What is vulnerability scanning?

Vulnerability scanning is the automated process of proactively identifying security vulnerabilities in a network or website to determine if and where a system can be exploited and/or threatened. This is a best practice for anyone managing a network and/or site.

Scanning services help you anticipate, discover, monitor and remediate threats across apps, services, plugins, and subdomains. If you process, store, or transmit sensitive data then it will most likely be required of you by your merchant bank (aka your acquirer).

Even if your business doesn't process, store, or transmit credit card data, you probably need vulnerability scanning. Whether or not you process credit card data, if you have any public facing assets connected to the internet, you still need to be scanning your environment. If a serious vulnerability does exist, you need to be aware of it—otherwise a hacker could potentially exploit and compromise your system.

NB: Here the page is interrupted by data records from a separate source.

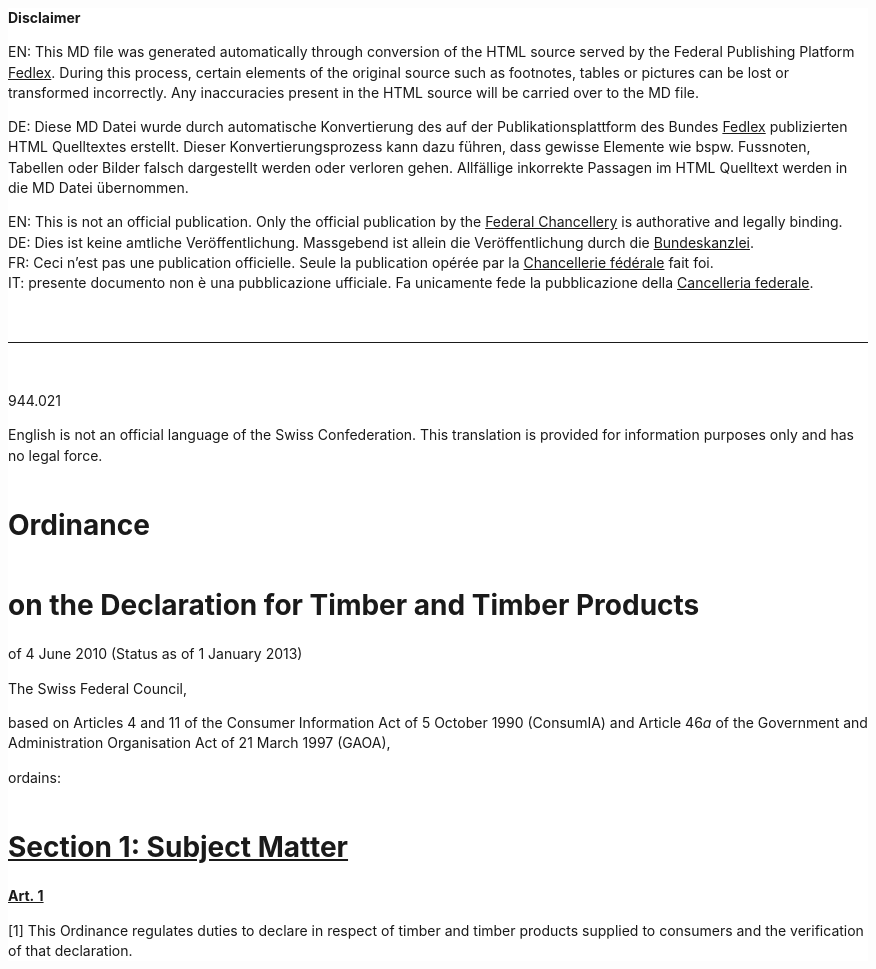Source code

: 
**Disclaimer**  

EN: This MD file was generated automatically through conversion of the HTML source served by the Federal Publishing Platform [Fedlex](https://www.fedlex.admin.ch/).
During this process, certain elements of the original source such as footnotes, tables or pictures can be lost or transformed incorrectly. Any inaccuracies present in the HTML source will be carried over to the MD file.  

DE: Diese MD Datei wurde durch automatische Konvertierung des auf der Publikationsplattform des Bundes [Fedlex](https://www.fedlex.admin.ch/) publizierten HTML Quelltextes erstellt.
Dieser Konvertierungsprozess kann dazu führen, dass gewisse Elemente wie bspw. Fussnoten, Tabellen oder Bilder falsch dargestellt werden oder verloren gehen.
Allfällige inkorrekte Passagen im HTML Quelltext werden in die MD Datei übernommen.  

EN: This is not an official publication. Only the official publication by the [Federal Chancellery](https://www.bk.admin.ch/bk/en/home.html) is authorative and legally binding.  
DE: Dies ist keine amtliche Veröffentlichung. Massgebend ist allein die Veröffentlichung durch die [Bundeskanzlei](https://www.bk.admin.ch/bk/de/home.html).  
FR: Ceci n’est pas une publication officielle. Seule la publication opérée par la [Chancellerie fédérale](https://www.bk.admin.ch/bk/fr/home.html) fait foi.  
IT: presente documento non è una pubblicazione ufficiale. Fa unicamente fede la pubblicazione della [Cancelleria federale](https://www.bk.admin.ch/bk/it/home.html).  

&nbsp;

----

&nbsp;

944.021 

English is not an official language of the Swiss Confederation. This translation is provided for information purposes only and has no legal force.

# Ordinance

# on the Declaration for Timber and Timber Products

of 4 June 2010 (Status as of 1 January 2013)

The Swiss Federal Council,

based on Articles 4 and 11 of the Consumer Information Act of 5 October 1990 (ConsumIA) and Article 46*a* of the Government and Administration Organisation Act of 21 March 1997 (GAOA),

ordains:

# [Section 1: Subject Matter](https://www.fedlex.admin.ch/eli/cc/2010/379/en#sec_1)

[**Art. 1**](https://www.fedlex.admin.ch/eli/cc/2010/379/en#art_1) 

[1] This Ordinance regulates duties to declare in respect of timber and timber products supplied to consumers and the verification of that declaration.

It is important to note that scanning is a requirement for becoming PCI compliant, but is not the only step a business must take to do so.

So what are PCI reports?

All businesses that process credit card information are required to submit quarterly attestation of scan compliance reports to their acquirer. Once a passing scan is obtained you can generate and submit the report to your Approved Scanning Vendor (ASV) for approval.

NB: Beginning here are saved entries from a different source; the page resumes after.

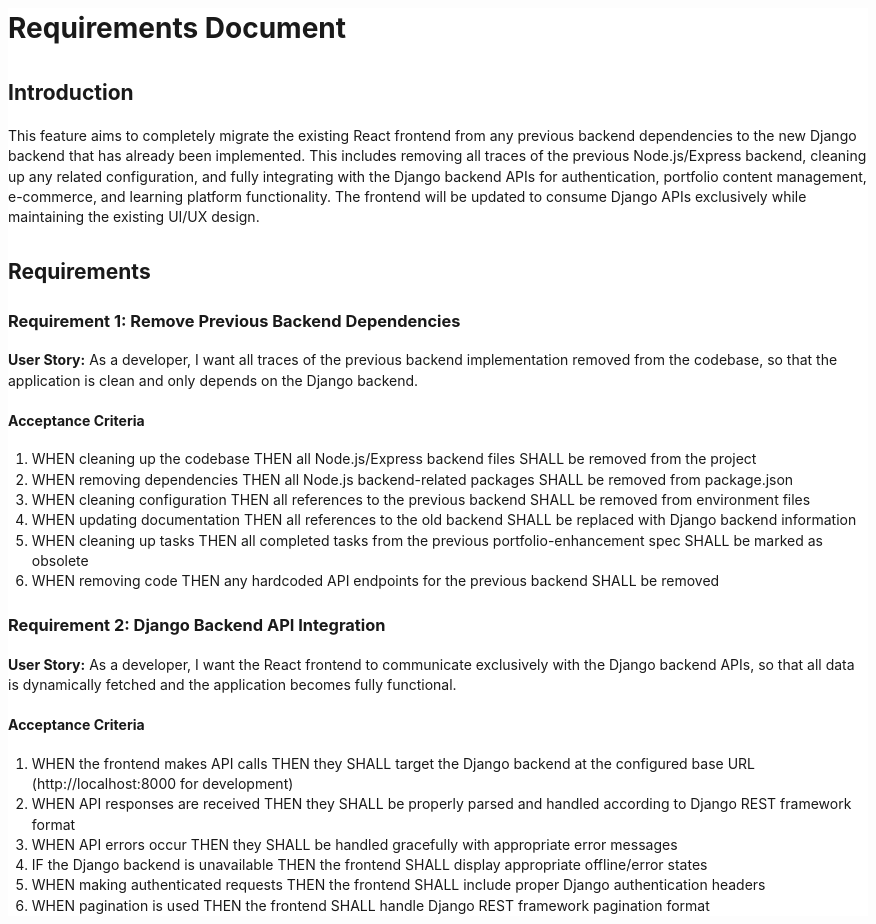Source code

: # Requirements Document

## Introduction

This feature aims to completely migrate the existing React frontend from any previous backend dependencies to the new Django backend that has already been implemented. This includes removing all traces of the previous Node.js/Express backend, cleaning up any related configuration, and fully integrating with the Django backend APIs for authentication, portfolio content management, e-commerce, and learning platform functionality. The frontend will be updated to consume Django APIs exclusively while maintaining the existing UI/UX design.

## Requirements

### Requirement 1: Remove Previous Backend Dependencies

**User Story:** As a developer, I want all traces of the previous backend implementation removed from the codebase, so that the application is clean and only depends on the Django backend.

#### Acceptance Criteria

1. WHEN cleaning up the codebase THEN all Node.js/Express backend files SHALL be removed from the project
2. WHEN removing dependencies THEN all Node.js backend-related packages SHALL be removed from package.json
3. WHEN cleaning configuration THEN all references to the previous backend SHALL be removed from environment files
4. WHEN updating documentation THEN all references to the old backend SHALL be replaced with Django backend information
5. WHEN cleaning up tasks THEN all completed tasks from the previous portfolio-enhancement spec SHALL be marked as obsolete
6. WHEN removing code THEN any hardcoded API endpoints for the previous backend SHALL be removed

### Requirement 2: Django Backend API Integration

**User Story:** As a developer, I want the React frontend to communicate exclusively with the Django backend APIs, so that all data is dynamically fetched and the application becomes fully functional.

#### Acceptance Criteria

1. WHEN the frontend makes API calls THEN they SHALL target the Django backend at the configured base URL (http://localhost:8000 for development)
2. WHEN API responses are received THEN they SHALL be properly parsed and handled according to Django REST framework format
3. WHEN API errors occur THEN they SHALL be handled gracefully with appropriate error messages
4. IF the Django backend is unavailable THEN the frontend SHALL display appropriate offline/error states
5. WHEN making authenticated requests THEN the frontend SHALL include proper Django authentication headers
6. WHEN pagination is used THEN the frontend SHALL handle Django REST framework pagination format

Why is all of this important?

Let's face the facts: criminals want your cardholder data, period. By gaining access to this information, they can more easily steal a person's identity, rack up false charges, or sell it to other bad guys.

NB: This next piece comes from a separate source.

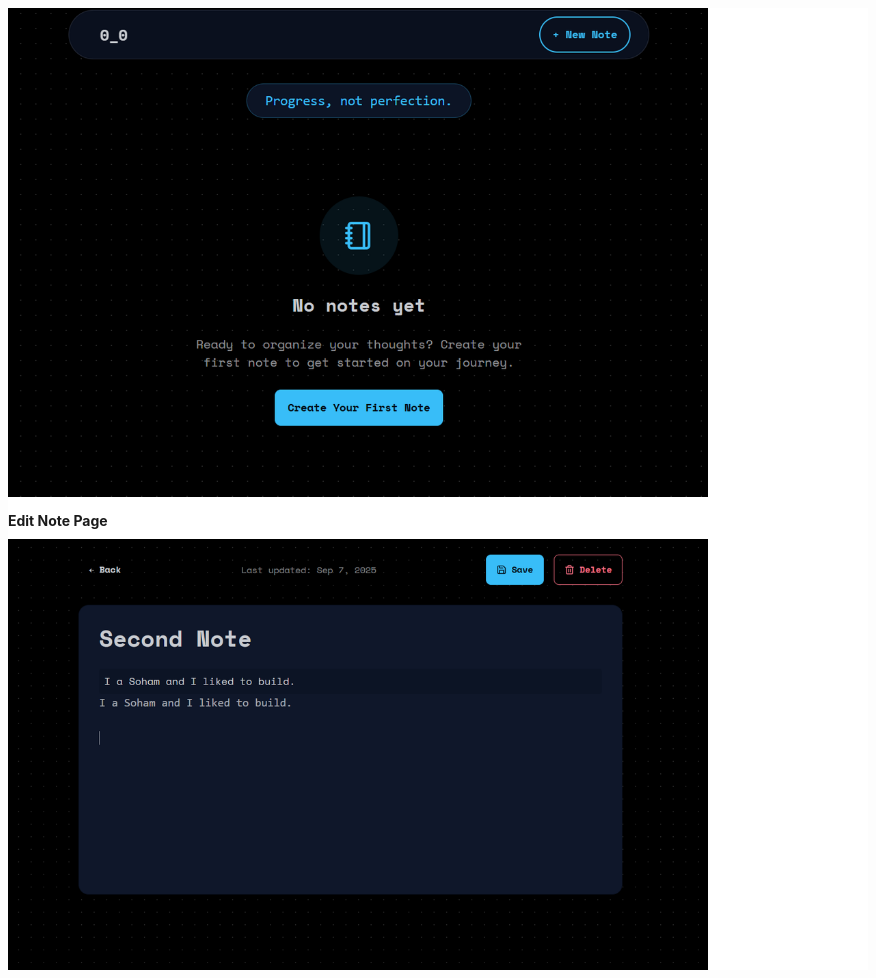 <img src="Images/image-9.png" alt="New Notes" style="max-width:700px; width:100%; height:auto; display:block; margin:0.5rem 0;" />

**Edit Note Page**  
<img src="Images/image-3.png" alt="Edit Note Page" style="max-width:700px; width:100%; height:auto; display:block; margin:0.5rem 0;" />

As a responsible business owner, it is your duty to protect sensitive cardholder data. Scanning your perimeter and making sure your business is PCI compliant ensures that you are taking the right steps to keep your customer's personal information safe. Without these, you are putting not only your customers at risk, but your entire business as well.

scanningvspci_protect_customers@2x

What if I'm using a platform?

If you're operating your site on a platform like Shopify, chances are you're already in compliance. Shopify is certified Level 1 PCI DSS compliant. This compliance extends to all online stores powered by Shopify.

Most open source platforms, however, are typically not compliant. Check with your platform or hosting provider to find out if your website is already protected. Again, keep in mind if you operate a brick-and-mortar store and take orders in person or over the phone, you will need to take extra measures to ensure you are compliant.

scanningvspci_platforms@2x-2

How can McAfee SECURE help?

Just like TurboTax makes the dreaded process of filing your taxes easier, the McAfee SECURE solutions are here to help walk you through the scanning and PCI process.

As an ASV, our external scanning solution helps you protect your data and achieve PCI compliance necessary to process payments online. Plus, it's one of the easiest ways to safeguard your business against attack.

Our cloud-based scanning and PCI service is designed to help businesses meet their quarterly external scan requirement outlined in chapter 11 (11.2.2) of the PCI DSS. Once passing scans are met and any high severity issues (CVSS score of 4.0 or higher) have been mitigated, attestation of scan compliance reports can be generated and submitted to us for approval. The scanning and PCI solution are built into the same dashboard, allowing you to check everything in one place.

scanningvspci_dashboard@2x

PCI is a reporting option in our scanning solution, not a separate scan. Our scanning solution is designed to scan your entire perimeter. You can choose to apply our PCI services to your in scope assets only.

Note: a self assessment questionnaire (SAQ) will need to be completed and submitted to your acquirer (merchant bank) annually. McAfee SECURE does not provide the SAQ. You can download the questionnaire here.

Wrapping Up

Securing your website and your cardholder data is crucial to the success of your business. One breach (be it big or small) is all it takes for your business to lose credibility. Following these security standards for PCI and scanning will help you continue to build trust with your customers now and in the future.